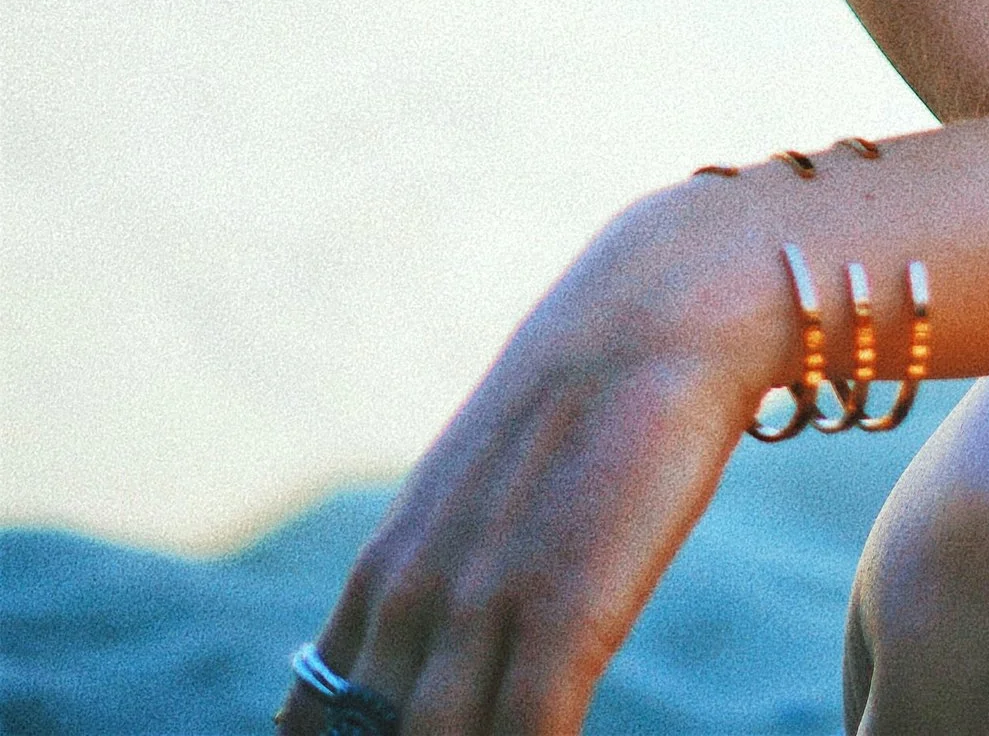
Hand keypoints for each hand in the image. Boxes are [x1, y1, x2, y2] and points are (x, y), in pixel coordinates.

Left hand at [298, 185, 783, 735]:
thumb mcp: (472, 493)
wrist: (652, 316)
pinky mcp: (566, 615)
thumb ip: (431, 576)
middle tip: (472, 732)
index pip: (314, 721)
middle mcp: (413, 599)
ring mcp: (485, 609)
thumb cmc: (576, 411)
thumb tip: (413, 656)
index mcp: (382, 573)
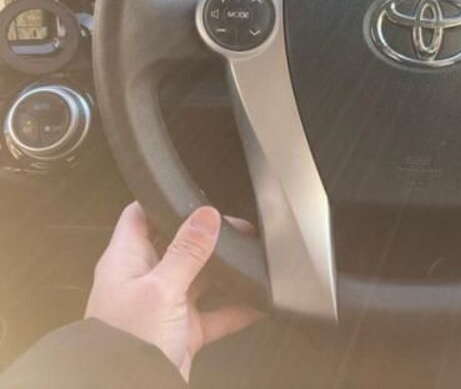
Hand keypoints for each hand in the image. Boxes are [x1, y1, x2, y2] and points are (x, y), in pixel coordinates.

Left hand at [85, 202, 261, 380]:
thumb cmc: (124, 345)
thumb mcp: (160, 289)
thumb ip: (185, 251)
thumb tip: (205, 215)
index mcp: (126, 261)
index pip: (140, 216)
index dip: (163, 200)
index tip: (194, 193)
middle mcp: (144, 280)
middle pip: (178, 245)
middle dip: (208, 236)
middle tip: (238, 228)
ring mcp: (164, 307)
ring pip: (200, 278)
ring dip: (225, 272)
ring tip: (252, 259)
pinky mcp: (182, 332)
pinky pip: (215, 314)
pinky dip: (237, 308)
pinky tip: (257, 302)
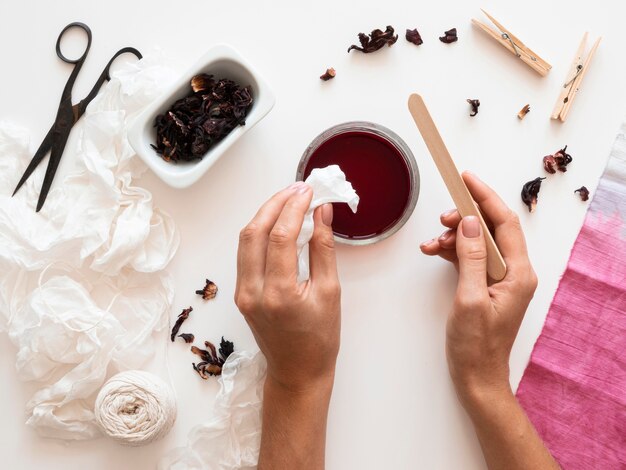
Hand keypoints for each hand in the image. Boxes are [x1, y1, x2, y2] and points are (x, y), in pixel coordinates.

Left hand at [235, 181, 339, 392]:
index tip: (308, 191)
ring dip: (265, 214)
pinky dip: (260, 232)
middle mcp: (252, 292)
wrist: (297, 371)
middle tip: (297, 188)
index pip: (280, 236)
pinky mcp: (241, 293)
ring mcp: (242, 293)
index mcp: (278, 294)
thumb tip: (321, 213)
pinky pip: (245, 252)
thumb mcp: (330, 292)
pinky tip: (277, 222)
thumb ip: (323, 249)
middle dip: (275, 203)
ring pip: (245, 240)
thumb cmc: (319, 339)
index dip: (294, 208)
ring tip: (289, 199)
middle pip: (254, 232)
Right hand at [420, 172, 537, 403]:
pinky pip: (469, 256)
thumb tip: (468, 222)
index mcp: (519, 273)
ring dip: (453, 236)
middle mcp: (513, 271)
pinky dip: (451, 251)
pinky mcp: (484, 284)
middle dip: (464, 217)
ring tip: (433, 242)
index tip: (466, 178)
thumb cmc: (475, 345)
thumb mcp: (469, 298)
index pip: (504, 223)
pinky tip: (434, 251)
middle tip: (442, 216)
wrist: (476, 376)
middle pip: (489, 228)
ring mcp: (499, 278)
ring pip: (476, 241)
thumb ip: (471, 257)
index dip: (485, 197)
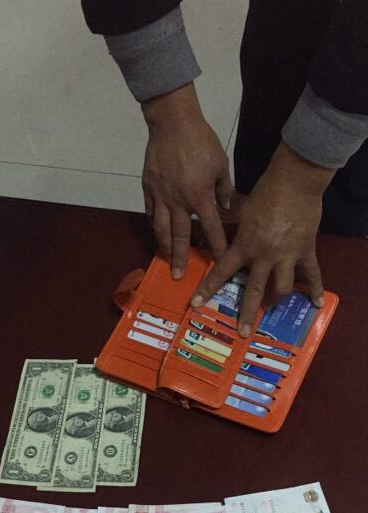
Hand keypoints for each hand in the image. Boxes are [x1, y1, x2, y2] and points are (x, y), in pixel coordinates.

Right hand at [142, 84, 231, 278]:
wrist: (173, 123)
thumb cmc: (201, 141)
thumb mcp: (220, 164)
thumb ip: (223, 189)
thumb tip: (224, 207)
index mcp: (199, 197)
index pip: (210, 228)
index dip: (215, 246)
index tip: (218, 262)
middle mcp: (178, 202)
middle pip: (180, 236)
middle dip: (180, 257)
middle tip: (178, 276)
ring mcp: (160, 196)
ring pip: (161, 228)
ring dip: (163, 246)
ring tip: (165, 259)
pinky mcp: (148, 187)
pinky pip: (150, 210)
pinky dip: (152, 223)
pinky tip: (155, 231)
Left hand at [191, 141, 335, 336]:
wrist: (293, 182)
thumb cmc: (264, 193)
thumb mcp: (240, 210)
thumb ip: (229, 226)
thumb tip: (211, 229)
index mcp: (245, 245)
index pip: (221, 271)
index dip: (207, 288)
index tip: (196, 305)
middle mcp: (264, 255)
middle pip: (254, 290)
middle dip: (247, 312)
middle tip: (243, 331)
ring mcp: (286, 255)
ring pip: (281, 287)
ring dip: (274, 301)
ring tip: (269, 308)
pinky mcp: (305, 251)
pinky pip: (312, 273)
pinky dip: (316, 288)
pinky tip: (317, 303)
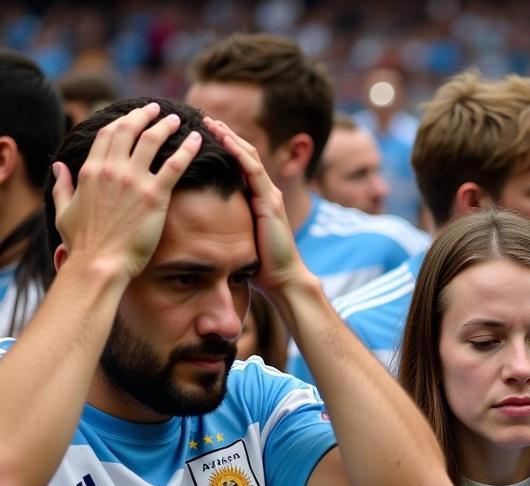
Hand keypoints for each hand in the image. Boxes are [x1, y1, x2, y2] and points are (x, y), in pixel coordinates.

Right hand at [52, 102, 201, 281]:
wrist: (100, 262)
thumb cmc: (82, 243)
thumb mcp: (63, 209)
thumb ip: (62, 185)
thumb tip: (58, 166)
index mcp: (90, 170)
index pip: (107, 134)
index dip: (122, 121)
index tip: (133, 116)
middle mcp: (112, 169)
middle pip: (129, 130)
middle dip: (144, 115)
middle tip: (157, 109)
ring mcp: (134, 181)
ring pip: (153, 141)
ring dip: (166, 126)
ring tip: (177, 120)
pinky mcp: (155, 196)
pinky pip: (175, 166)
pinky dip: (187, 149)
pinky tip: (197, 141)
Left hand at [202, 117, 307, 295]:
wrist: (283, 278)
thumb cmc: (261, 265)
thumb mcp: (239, 238)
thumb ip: (229, 223)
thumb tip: (203, 221)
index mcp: (258, 199)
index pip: (241, 164)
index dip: (224, 146)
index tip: (203, 133)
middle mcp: (266, 192)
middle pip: (245, 153)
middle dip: (225, 134)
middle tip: (202, 118)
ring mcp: (270, 195)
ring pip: (248, 156)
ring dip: (229, 137)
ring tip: (209, 122)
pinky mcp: (270, 202)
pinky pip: (253, 170)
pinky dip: (237, 153)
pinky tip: (223, 140)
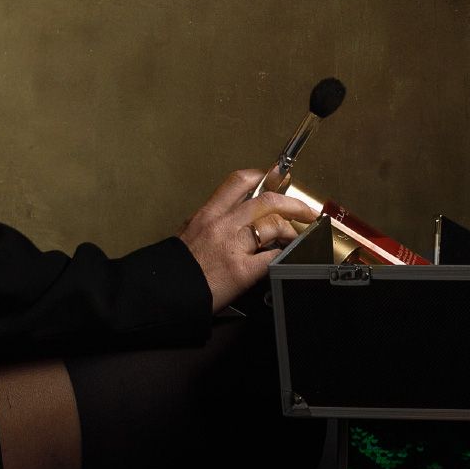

Work order. Whenever "Right" shows up in a line of the listing, copy that whole line.

Answer to the problem.
Right hand at [420, 172, 537, 403]:
Right hand at [142, 84, 231, 278]:
Right hand at [52, 102, 201, 281]:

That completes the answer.